PROCESSO CIVIL FDUCP
Maria Luísa Lobo – 2012/2013 Página 113
Note-se que se o réu nada tivesse dito quanto a estes factos, em princípio, nos termos
do art. 490º/2 CPC, consideravam-se admitidos por acordo. Contudo, uma vez que
estamos no âmbito de direitos indisponíveis não existe tal ónus resultando tal da
conjugação do art. 490º/2 do CPC com o art. 354º al. b) do CC. Se o réu não
contestasse não se aplicavam os efeitos da revelia constantes do art. 483º e art. 484º
CPC uma vez que estando no âmbito de direitos indisponíveis aplicar-se-ia a
excepção à produção dos efeitos jurídicos da revelia constante do art. 485º al. c)
CPC.
Deste modo, conclui-se que uma vez que estamos no âmbito de direitos indisponíveis,
sendo factos controvertidos e tendo em consideração as normas referidas, o juiz
procedeu bem em levá-los à base instrutória.
No caso é nos dito que o juiz no final deu tais factos como provados tendo em
consideração o depoimento da parte prestado na audiência. Ora o depoimento da
parte encontra-se consagrado no art. 552º e ss. CPC. O Juiz pode notificar a parte
para esta ir prestar esclarecimentos sobre os factos que estão em discussão nos termos
do art. 553º/3 CPC. Note-se que não se pode requerer o próprio depoimento de parte
mas pode-se requerer o depoimento da parte contrária. Contudo, pode-se tentar que
o seu próprio depoimento ocorra provocando o juiz a fazê-lo. Ou seja, chama-se a
atenção do tribunal para certos factos constantes da base instrutória que só são do
seu conhecimento, requerendo-se ao juiz que este admita o depoimento de parte.
Contudo, tal mecanismo fica sempre à disposição do juiz. Quando ao depoimento de
partes importa ainda salientar que é possível o depoimento da comparte.
A prova do depoimento de parte visa a confissão, uma vez que que ao requerer que
a outra parte deponha pretende-se que esta confesse factos que lhe são
desfavoráveis (razão de só se permitir que se requeira o depoimento da outra parte e
não o seu próprio depoimento (em princípio a parte que pede para depor não visa
confessar factos que lhe são desfavoráveis, pretendendo justamente o efeito oposto)).
JURISPRUDÊNCIA: só é possível requerer o depoimento da comparte quando esta seja
titular de uma posição distinta e conflituante com aquela que requer o seu
depoimento de parte.
Deste modo, e por aplicação do art. 553º/3 à partida poder-se-ia pensar que é sempre
possível requerer o depoimento da comparte, mas atendendo à posição
jurisprudencial tal não é verdade.
No presente caso o cônjuge (marido) reiterou na audiência aquilo que já havia dito
na contestação, dando o juiz por provados tais factos.

## Enunciado a
Segundo o bloco de texto, em que artigos do CPC se encontra consagrado o depoimento de parte?

## Dados fornecidos

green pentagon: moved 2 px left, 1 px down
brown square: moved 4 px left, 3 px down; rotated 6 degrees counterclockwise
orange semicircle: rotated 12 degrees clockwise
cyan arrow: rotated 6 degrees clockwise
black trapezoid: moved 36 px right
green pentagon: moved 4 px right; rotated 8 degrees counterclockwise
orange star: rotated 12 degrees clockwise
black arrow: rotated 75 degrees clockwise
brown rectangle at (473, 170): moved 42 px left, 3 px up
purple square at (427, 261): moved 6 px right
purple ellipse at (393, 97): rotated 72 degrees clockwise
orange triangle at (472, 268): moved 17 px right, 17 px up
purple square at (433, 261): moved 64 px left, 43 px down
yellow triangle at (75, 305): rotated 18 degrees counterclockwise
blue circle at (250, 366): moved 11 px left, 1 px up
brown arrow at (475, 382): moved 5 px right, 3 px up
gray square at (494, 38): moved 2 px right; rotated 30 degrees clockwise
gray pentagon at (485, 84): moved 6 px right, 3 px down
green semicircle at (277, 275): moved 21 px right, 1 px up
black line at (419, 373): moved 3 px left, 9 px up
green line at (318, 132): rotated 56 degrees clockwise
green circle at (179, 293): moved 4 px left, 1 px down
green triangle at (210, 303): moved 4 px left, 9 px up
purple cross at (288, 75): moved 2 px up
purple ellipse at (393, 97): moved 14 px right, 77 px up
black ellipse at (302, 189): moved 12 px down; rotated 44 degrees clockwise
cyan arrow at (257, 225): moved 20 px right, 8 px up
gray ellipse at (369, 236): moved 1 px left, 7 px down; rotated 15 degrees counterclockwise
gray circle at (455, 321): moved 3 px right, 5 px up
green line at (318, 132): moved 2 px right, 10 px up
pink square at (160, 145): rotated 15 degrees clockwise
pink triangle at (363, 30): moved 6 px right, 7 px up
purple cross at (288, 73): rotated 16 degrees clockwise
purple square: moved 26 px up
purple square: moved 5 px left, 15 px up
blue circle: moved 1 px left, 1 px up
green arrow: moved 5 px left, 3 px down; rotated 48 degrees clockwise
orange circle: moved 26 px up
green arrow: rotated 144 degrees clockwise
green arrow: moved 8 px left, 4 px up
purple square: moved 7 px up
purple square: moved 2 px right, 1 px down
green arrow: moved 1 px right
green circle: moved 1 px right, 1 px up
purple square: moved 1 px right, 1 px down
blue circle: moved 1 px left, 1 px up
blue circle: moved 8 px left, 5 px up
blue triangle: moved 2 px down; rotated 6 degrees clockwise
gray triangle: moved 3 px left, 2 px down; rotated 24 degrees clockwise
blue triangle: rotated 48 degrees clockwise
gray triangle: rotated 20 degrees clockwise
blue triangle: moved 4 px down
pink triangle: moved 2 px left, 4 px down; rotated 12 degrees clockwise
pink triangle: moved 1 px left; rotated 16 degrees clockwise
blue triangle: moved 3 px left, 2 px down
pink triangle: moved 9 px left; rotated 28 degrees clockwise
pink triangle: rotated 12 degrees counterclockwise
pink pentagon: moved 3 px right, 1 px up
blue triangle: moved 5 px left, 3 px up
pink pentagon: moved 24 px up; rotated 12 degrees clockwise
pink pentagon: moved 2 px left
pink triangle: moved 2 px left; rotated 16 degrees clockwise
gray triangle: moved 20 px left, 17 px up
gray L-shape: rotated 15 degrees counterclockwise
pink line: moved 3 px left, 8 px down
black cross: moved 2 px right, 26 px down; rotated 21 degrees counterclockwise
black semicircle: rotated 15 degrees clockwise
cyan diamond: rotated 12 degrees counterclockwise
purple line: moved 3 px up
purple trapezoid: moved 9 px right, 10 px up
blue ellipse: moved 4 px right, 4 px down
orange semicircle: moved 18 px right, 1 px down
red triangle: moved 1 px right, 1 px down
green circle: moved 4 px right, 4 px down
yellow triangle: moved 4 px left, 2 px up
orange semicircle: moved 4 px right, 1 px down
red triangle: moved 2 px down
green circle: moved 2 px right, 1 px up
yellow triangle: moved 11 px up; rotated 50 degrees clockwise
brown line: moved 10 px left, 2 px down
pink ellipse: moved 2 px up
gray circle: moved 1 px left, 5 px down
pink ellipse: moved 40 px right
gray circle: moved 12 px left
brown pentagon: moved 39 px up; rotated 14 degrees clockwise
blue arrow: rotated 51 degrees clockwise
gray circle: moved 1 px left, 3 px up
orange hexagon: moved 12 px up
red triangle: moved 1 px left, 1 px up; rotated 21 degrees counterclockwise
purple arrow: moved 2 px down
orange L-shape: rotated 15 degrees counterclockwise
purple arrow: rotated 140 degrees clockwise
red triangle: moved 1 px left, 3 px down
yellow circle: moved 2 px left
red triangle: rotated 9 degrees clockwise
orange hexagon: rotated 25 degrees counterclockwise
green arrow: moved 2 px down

## Enunciado b
Formate como tabela Markdown o trecho dos registos desde o início até à linha que contém "green arrow: moved 1 px right", inclusive, com as colunas «Número» e «Linha do registo», e omita as linhas em branco.

## Resposta esperada a
No art. 552º e seguintes do CPC.

## Resposta esperada b
| Número | Linha do registo |
|---|---|
| 1 | green pentagon: moved 2 px left, 1 px down |
| 2 | brown square: moved 4 px left, 3 px down; rotated 6 degrees counterclockwise |
| 3 | orange semicircle: rotated 12 degrees clockwise |
| 4 | cyan arrow: rotated 6 degrees clockwise |
| 5 | black trapezoid: moved 36 px right |
| 6 | green pentagon: moved 4 px right; rotated 8 degrees counterclockwise |
| 7 | orange star: rotated 12 degrees clockwise |
| 8 | black arrow: rotated 75 degrees clockwise |
| 9 | brown rectangle at (473, 170): moved 42 px left, 3 px up |
| 10 | purple square at (427, 261): moved 6 px right |
| 11 | purple ellipse at (393, 97): rotated 72 degrees clockwise |
| 12 | orange triangle at (472, 268): moved 17 px right, 17 px up |
| 13 | purple square at (433, 261): moved 64 px left, 43 px down |
| 14 | yellow triangle at (75, 305): rotated 18 degrees counterclockwise |
| 15 | blue circle at (250, 366): moved 11 px left, 1 px up |
| 16 | brown arrow at (475, 382): moved 5 px right, 3 px up |
| 17 | gray square at (494, 38): moved 2 px right; rotated 30 degrees clockwise |
| 18 | gray pentagon at (485, 84): moved 6 px right, 3 px down |
| 19 | green semicircle at (277, 275): moved 21 px right, 1 px up |
| 20 | black line at (419, 373): moved 3 px left, 9 px up |
| 21 | green line at (318, 132): rotated 56 degrees clockwise |
| 22 | green circle at (179, 293): moved 4 px left, 1 px down |
| 23 | green triangle at (210, 303): moved 4 px left, 9 px up |
| 24 | purple cross at (288, 75): moved 2 px up |
| 25 | purple ellipse at (393, 97): moved 14 px right, 77 px up |
| 26 | black ellipse at (302, 189): moved 12 px down; rotated 44 degrees clockwise |
| 27 | cyan arrow at (257, 225): moved 20 px right, 8 px up |
| 28 | gray ellipse at (369, 236): moved 1 px left, 7 px down; rotated 15 degrees counterclockwise |
| 29 | gray circle at (455, 321): moved 3 px right, 5 px up |
| 30 | green line at (318, 132): moved 2 px right, 10 px up |
| 31 | pink square at (160, 145): rotated 15 degrees clockwise |
| 32 | pink triangle at (363, 30): moved 6 px right, 7 px up |
| 33 | purple cross at (288, 73): rotated 16 degrees clockwise |
| 34 | purple square: moved 26 px up |
| 35 | purple square: moved 5 px left, 15 px up |
| 36 | blue circle: moved 1 px left, 1 px up |
| 37 | green arrow: moved 5 px left, 3 px down; rotated 48 degrees clockwise |
| 38 | orange circle: moved 26 px up |
| 39 | green arrow: rotated 144 degrees clockwise |
| 40 | green arrow: moved 8 px left, 4 px up |
| 41 | purple square: moved 7 px up |
| 42 | purple square: moved 2 px right, 1 px down |
| 43 | green arrow: moved 1 px right |